The Running Man and the everyman

Schwarzenegger was the star of his day — a larger-than-life figure in an era when bodybuilding and professional wrestling had a chokehold on Hollywood masculinity. Powell is a much better fit for 2025. Though he's jacked beyond measure here, his character retains a kind of everyman relatability. Or at least, that's certainly the goal.

At the end of "The Running Man," Ben survives a daring escape from the Network jet he hijacks, but he doesn't proclaim his survival for the world to hear. That's probably because he wants safety and anonymity for his wife and daughter, but the film doesn't let Ben tell us for himself. He participates in an armed insurrection in the final scene, but as a masked militant, blending in with the others around him. This is very different from the similar scene at the end of 1987's "The Running Man," where Schwarzenegger's Ben leads the attack personally, providing leadership to a group of inexperienced "kids."

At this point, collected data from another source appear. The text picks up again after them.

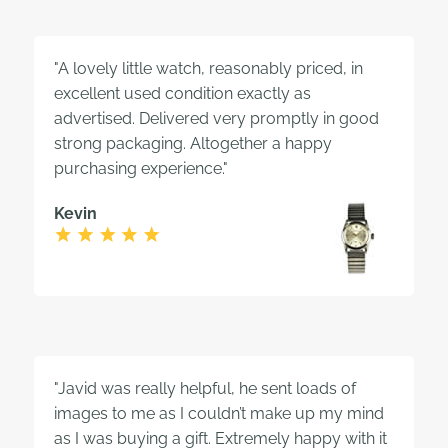
"A lovely little watch, reasonably priced, in
excellent used condition exactly as
advertised. Delivered very promptly in good
strong packaging. Altogether a happy
purchasing experience."
Kevin
"Javid was really helpful, he sent loads of
images to me as I couldn’t make up my mind
as I was buying a gift. Extremely happy with it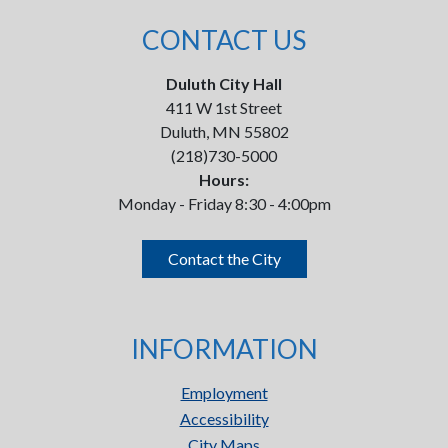
CONTACT US
Duluth City Hall
411 W 1st Street
Duluth, MN 55802
(218)730-5000
Hours:
Monday - Friday 8:30 - 4:00pm
Contact the City
INFORMATION
Employment
Accessibility
City Maps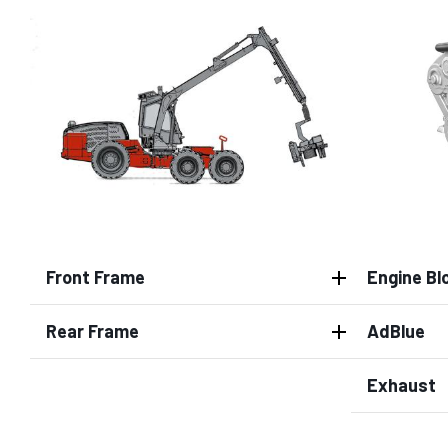
Front Frame
Engine Bl
Rear Frame
AdBlue
Exhaust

Is this a clever commentary about how, for us "everymen," it's communal effort, not individual heroism, that will ultimately triumph? Sadly, I think I'm stretching too far to get there. Edgar Wright's film doesn't linger on its politics, and it seems almost afraid of engaging with Ben's final form as a full-blown revolutionary. But hey, maybe that's just part of the meta-narrative. Neither Glen Powell nor Ben Richards can afford to be too controversial, after all.